Criticizing existing rules for judicial appointments as “unfair, nontransparent and unconstitutional”, a group of legal advocacy, watchdog and human rights organizations have called on the High Council of Justice (HCoJ) to suspend ongoing process of selecting and appointing new judges.
Coalition for Independent and Transparent Judiciary, a group uniting dozens of non-governmental organizations, said a complaint will be filed with the Constitutional Court claiming that the current rule of selecting and appointing judges is in conflict with the constitution. The coalition argues that existing rule, according to which decisions on judicial appointments, which is made by HCoJ members through secret ballot, does not require from this body to provide any justification for its decision, and judicial candidates have no possibility to appeal decision to court.
The issue of judicial appointments has become contentious especially after HCoJ’s highly controversial decision to re-appoint Girgvliani case judge Levan Murusidze in late December. The criticism of HCoJ further intensified after chairman of Tbilisi City Court, Mamuka Akhvlediani, alleged earlier this month that answers to judge certification exams were leaked from the HCoJ to at least one of the candidates. Akhvlediani says that after voicing these allegations the HCoJ launched disciplinary proceedings against him.
Newly appointed or re-appointed judges will serve before retirement following a three-year probationary period, according to current rules.

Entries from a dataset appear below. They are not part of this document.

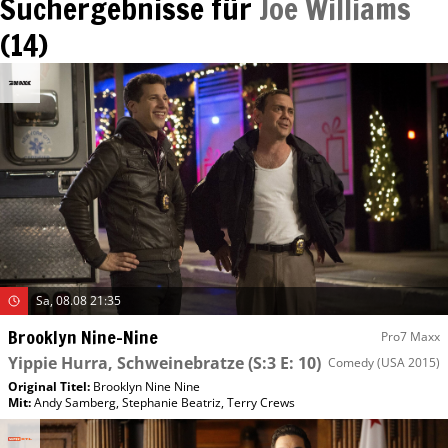
Suchergebnisse für
Joe Williams
(
14
)
Sa, 08.08 21:35
Brooklyn Nine-Nine
Pro7 Maxx
Yippie Hurra, Schweinebratze
(S:3 E: 10)
Comedy
(USA 2015)
Original Titel:
Brooklyn Nine Nine
Mit
:
Andy Samberg
,
Stephanie Beatriz
,
Terry Crews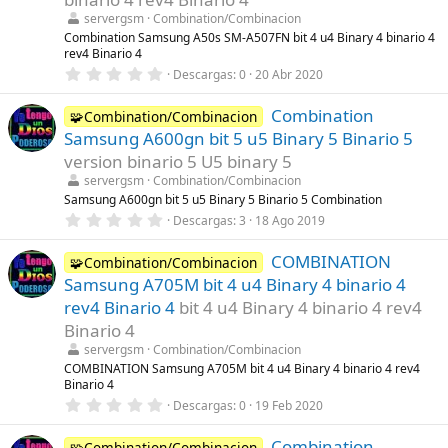
l
servergsm
Combination/Combinacion
l
Combination Samsung A50s SM-A507FN bit 4 u4 Binary 4 binario 4
a
rev4 Binario 4
(
s
0
Descargas
0
20 Abr 2020
)
,
0
Combination
0
🧩Combination/Combinacion
e
Samsung A600gn bit 5 u5 Binary 5 Binario 5
s
t
version binario 5 U5 binary 5
r
servergsm
Combination/Combinacion
e
l
Samsung A600gn bit 5 u5 Binary 5 Binario 5 Combination
l
0
Descargas
3
18 Ago 2019
a
,
(
0
s
COMBINATION
0
🧩Combination/Combinacion
)
e
Samsung A705M bit 4 u4 Binary 4 binario 4
s
t
rev4 Binario 4
bit 4 u4 Binary 4 binario 4 rev4
r
Binario 4
e
l
servergsm
Combination/Combinacion
l
COMBINATION Samsung A705M bit 4 u4 Binary 4 binario 4 rev4
a
Binario 4
(
s
0
Descargas
0
19 Feb 2020
)
,
0
Combination
0
🧩Combination/Combinacion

Coalition for Independent and Transparent Judiciary has also launched a petition, which calls for suspending the process, saying HCoJ’s decisions on judicial appointments, as well as on disciplinary proceedings, “demonstrate the fact that they are not made on the basis of objective factors and criteria.”
“On the contrary, these decisions are governed by interests and agreements made in conspiracy among different power groups,” reads the petition. “The current crisis, unhealthy influences on judges and attempts of specific groups to gain control over them, is supported by flawed legislation. As a result of this process: the High Council of Justice appoints and rejects judicial candidates without providing any justification; the Council avoids consideration of minimal selection criteria established in the legislation and does not ensure fairness of the process, which should aim to select candidates based on merit; the decisions to appoint or reject a judicial candidate cannot be appealed.”

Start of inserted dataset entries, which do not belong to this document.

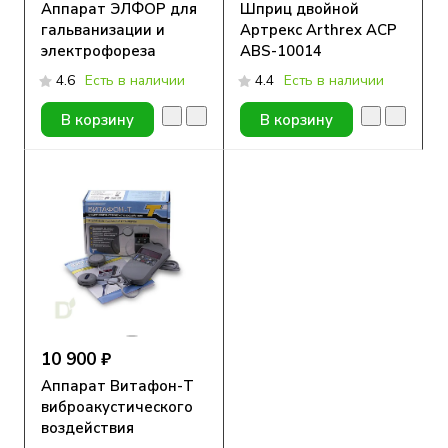
Аппарат ЭЛФОР для
Шприц двойной
гальванизации и
Артрекс Arthrex ACP
электрофореза
ABS-10014
4.6
Есть в наличии
4.4
Есть в наличии
В корзину
В корзину
10 900 ₽
Аппарат Витафон-Т
виброакустического
воздействия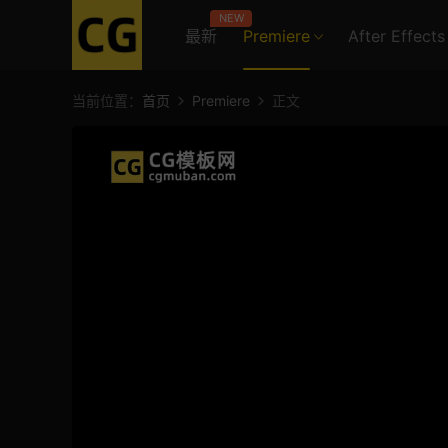
NEW
最新
Premiere
After Effects
当前位置：
首页
Premiere
正文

President Giorgi Margvelashvili also raised this issue in his annual state of the nation address in the Parliament on February 3 and called on the lawmakers to consider reforming of the HCoJ by making it possible to appeal Council’s decisions on judicial appointments to the Supreme Court; distributing nine seats, allocated for judges in the HCoJ, evenly between representatives of all three levels of courts (City Courts; Appeals Courts and Supreme Court); strengthening of the role of a legal consultative council at the Supreme Court, including in respect of HCoJ’s decision-making process over appointment of new judges.